3 Cover chilled pastry with reserved piece of foil, clean side up, pressing it to fit well. Spread 2 cups of ceramic pie weights (that's two packages of Mrs. Anderson's ceramic pie weights), also called ceramic baking beans in the UK, over the foil. Bake for 15 minutes. Remove foil and weights; continue baking for 10 minutes, until lightly browned to a pale golden. Let stand to cool a bit.

4 While pastry is cooling, make the filling. In 2-quart bowl (I use a 2-quart glass measure), whisk together eggs, sugar, cream, lemon juice, lemon zest and salt until well combined. Let stand until pastry is ready. 

5 Turn oven temperature down to 325F/165C/Gas3. Pour filling into prebaked pastry shell. Bake (with tart tin on baking sheet) for about 25 minutes, until just set and still with a bit of a wobble in the center. (Mr. Delightful has "texture issues," so I baked this one for 30 minutes. It didn't have a wobble, but it was fabulous!) Cool to room temperature, about 1 hour. Remove from tin. Serve at room temperature or chilled. Dust with sifted powdered sugar just before serving.



 
Update: This giveaway is closed.


ThermoWorks TimeStick Giveaway


This giveaway is open to US residents (Sorry, international friends!) 18 years of age or older. To enter (one entry per person), just leave a comment below. Please include your email address in the body of your comment. Must enter by 11:59 p.m. Eastern time Wednesday October 7. 

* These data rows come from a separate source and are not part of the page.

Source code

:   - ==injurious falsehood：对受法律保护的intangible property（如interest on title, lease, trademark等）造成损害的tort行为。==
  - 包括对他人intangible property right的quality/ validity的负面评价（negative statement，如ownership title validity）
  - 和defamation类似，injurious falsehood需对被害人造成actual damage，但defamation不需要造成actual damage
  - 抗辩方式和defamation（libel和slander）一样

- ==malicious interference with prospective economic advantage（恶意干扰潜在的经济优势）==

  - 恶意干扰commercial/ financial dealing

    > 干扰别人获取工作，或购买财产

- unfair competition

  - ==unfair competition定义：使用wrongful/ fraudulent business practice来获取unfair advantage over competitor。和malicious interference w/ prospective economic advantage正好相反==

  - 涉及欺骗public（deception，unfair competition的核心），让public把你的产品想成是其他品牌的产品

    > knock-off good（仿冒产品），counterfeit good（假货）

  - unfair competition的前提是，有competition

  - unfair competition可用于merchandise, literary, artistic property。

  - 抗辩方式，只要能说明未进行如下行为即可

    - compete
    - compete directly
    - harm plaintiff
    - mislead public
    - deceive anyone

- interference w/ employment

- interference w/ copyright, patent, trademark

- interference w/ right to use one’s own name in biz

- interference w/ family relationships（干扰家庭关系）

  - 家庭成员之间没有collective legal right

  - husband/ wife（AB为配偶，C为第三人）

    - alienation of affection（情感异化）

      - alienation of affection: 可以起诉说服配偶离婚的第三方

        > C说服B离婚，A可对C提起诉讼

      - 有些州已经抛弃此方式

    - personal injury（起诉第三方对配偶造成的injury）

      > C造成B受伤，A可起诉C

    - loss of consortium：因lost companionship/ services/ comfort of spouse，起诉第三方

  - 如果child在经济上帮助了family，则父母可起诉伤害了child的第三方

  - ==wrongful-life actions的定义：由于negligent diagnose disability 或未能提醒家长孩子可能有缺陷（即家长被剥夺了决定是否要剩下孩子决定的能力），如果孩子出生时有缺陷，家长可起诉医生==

Three winners will be chosen by random drawing and be announced here in the comments before noon Eastern time on Thursday October 8. If I don't hear back from the winners of the random drawing by noon Eastern time Sunday October 11, another drawing will be held and new winner(s) selected from the original entrants (those who commented before the giveaway deadline). 

Disclosure: ThermoWorks, makers of the new and improved Thermapen, provided a TimeStick for review purposes and three for the giveaway. The views expressed here are entirely my own. I always tell my readers what I really think!